*Work to complete*:
From the entries below, output the line with "[370,445,439,464] players ->" and each following line up to and including the line with "(208, 1111) none", exactly as written.

*Data records*:
------------------------------------
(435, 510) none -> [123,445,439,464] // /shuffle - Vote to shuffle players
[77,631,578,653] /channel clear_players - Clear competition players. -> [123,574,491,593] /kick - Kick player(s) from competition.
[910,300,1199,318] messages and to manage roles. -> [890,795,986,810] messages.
------------------------------------
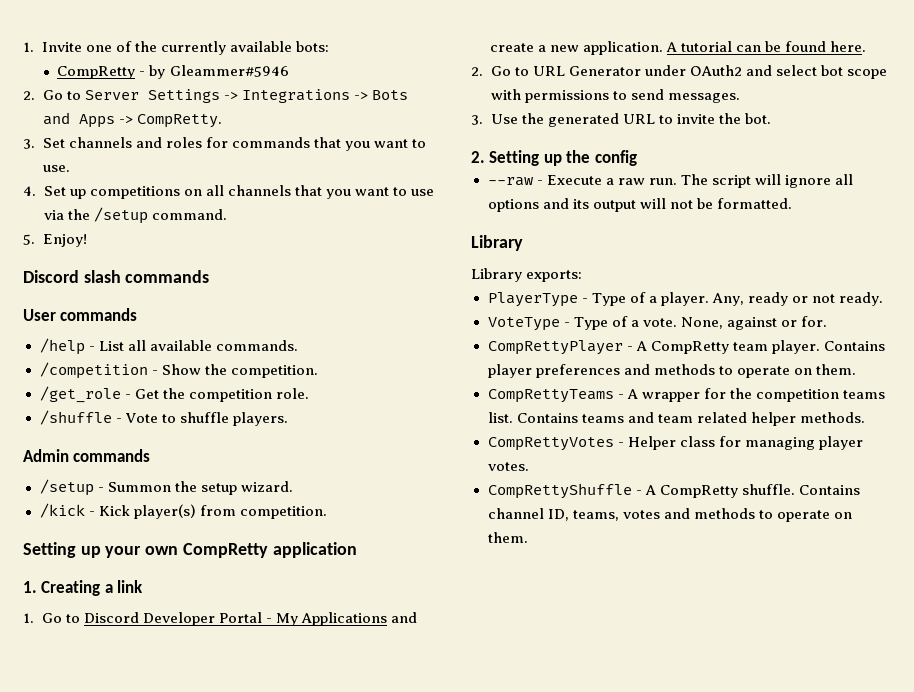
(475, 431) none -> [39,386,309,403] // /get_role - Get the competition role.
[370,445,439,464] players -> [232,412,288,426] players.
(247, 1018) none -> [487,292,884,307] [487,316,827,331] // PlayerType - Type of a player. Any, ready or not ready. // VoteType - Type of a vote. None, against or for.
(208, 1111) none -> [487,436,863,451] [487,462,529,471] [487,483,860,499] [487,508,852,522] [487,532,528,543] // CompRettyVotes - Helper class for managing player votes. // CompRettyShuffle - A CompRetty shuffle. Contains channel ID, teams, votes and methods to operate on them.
------------------------------------
*Written answer*:
[370,445,439,464] players -> [232,412,288,426] players.
(247, 1018) none -> [487,292,884,307] [487,316,827,331] // PlayerType - Type of a player. Any, ready or not ready. // VoteType - Type of a vote. None, against or for.
(208, 1111) none -> [487,436,863,451] [487,462,529,471] [487,483,860,499] [487,508,852,522] [487,532,528,543] // CompRettyVotes - Helper class for managing player votes. // CompRettyShuffle - A CompRetty shuffle. Contains channel ID, teams, votes and methods to operate on them.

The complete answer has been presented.